Sempre adorei histórias de família, talvez porque meus Pais tão bem as sabiam contar. Deixo aqui uma delas, imagem de inocência e graça, que teve o condão de me despertar especial ternura, mesclada com divertimento.
Minha Avó materna, de nome Francisca Felicíssima, nasceu num belo casarão de pedra, onde cresceu na companhia de vários irmãos e irmãs, assim chamados: José, Carlos, João, Fausto, Roque, Adelaide e Maria Augusta, esta, creio que a mais nova, a quem atribuíram o petit nom Migutinha.
Por essa altura, algures entre o final do século XIX e o início do século XX, os meninos, pelo menos esses meninos, não eram directamente criados pelos pais ou (apenas) pela mãe; tal tarefa competia a amas, contratadas e trazidas para casa, uma para cada um deles.
As crianças viviam, assim, de certo modo apartadas do controlo parental e, talvez por isso, entregavam-se a brincadeiras desejavelmente evitáveis, como, por exemplo, explorarem as preciosidades dos sótãos e brincarem aos teatros com vestidos e outras roupas dos (mais) antigos, que se davam ao luxo de rasgar à tesourada, para uso mais adequado aos objectivos pretendidos. A mãe nem se apercebia, as amas reportavam os progressos dos meninos, quando interrogadas, talvez omitindo os disparates, afinal e em última análise de sua responsabilidade.
Certo dia, nas suas brincadeiras, os irmãos da Migutinha pregaram-lhe uma partida ou algo do género, que a deixou deveras magoada. Em reacção, juntou algumas peças de roupa, enrolou-as numa pequena trouxa, e saiu de casa, atravessando a quinta até ao tanque de pedra onde jorrava, vinda de uma fresca nascente, a água cristalina que abastecia a casa e a propriedade, anunciando a intenção de se matar!
Acabou por regressar mais tarde, não sei se por iniciativa própria se por intervenção dos irmãos ou da ama, sem ter concretizado o intuito de mergulhar no tanque até ao afogamento ou sabe-se lá o que tenha idealizado que seria a morte auto-infligida, em direcção à qual partira munida de umas roupitas.

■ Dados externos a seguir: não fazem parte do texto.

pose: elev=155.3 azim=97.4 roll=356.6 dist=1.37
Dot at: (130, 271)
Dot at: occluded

Portanto, não foi bem o suicídio, mas o quase suicídio da Tia Migutinha!
E ainda bem, até porque, caso contrário, ter-me-ia privado do imenso gosto de a conhecer. Na verdade, ela veio a tornar-se na minha tia-avó preferida, desde logo, pela sua simpatia e doçura.
Recordo que, sendo eu criança, a minha avó costumava levar-me, quando a visitava. Conservo uma recordação muito grata dessas ocasiões, não só pelas suas referidas características, mas também porque gostava muito da sua casa, situada em pleno campo, numa localidade um pouco fora da cidade em que, então, vivia. Ainda mantenho a lembrança da amplitude e luminosidade do salão em que nos recebia e do tesouro que aí guardava, elegantemente colocado sobre um móvel: uma caixinha de música, daquelas em que, mal se abre a tampa, surge uma bailarina a dançar. Que deleite, levantar aquela tampa e assistir ao salto e ao bailado da pequena dançarina! Fazia-o repetidas vezes, enquanto a avó e sua irmã conversavam em reconfortante sossego e harmonia.
Mais tarde, em plena juventude, tendo já mudado de cidade, quando, em férias, regressava a casa de meus Pais, lembro-me de, frequentemente, a Mãe me sugerir que visitasse a tia Migutinha, que teria perguntado por mim e manifestado esse desejo. Por uma razão ou por outra – certamente por não ter ainda incorporada a certeza da inexorabilidade da passagem do tempo e da finitude das pessoas –, fui adiando a visita; depois, fez-se demasiado tarde, pois a Migutinha deixou de estar entre nós. Isto, entenda-se, no plano físico, porque, como decorre desta narrativa, ela permanece bem viva no meu coração.
Em memória, deixo a fotografia da casa onde nasceram e cresceram minha Avó Francisca e minha Tia-avó Maria Augusta, Migutinha, lamentando que, hoje em dia, esteja praticamente reduzida a ruínas, como o meu sonho de menina de a vir a tornar minha.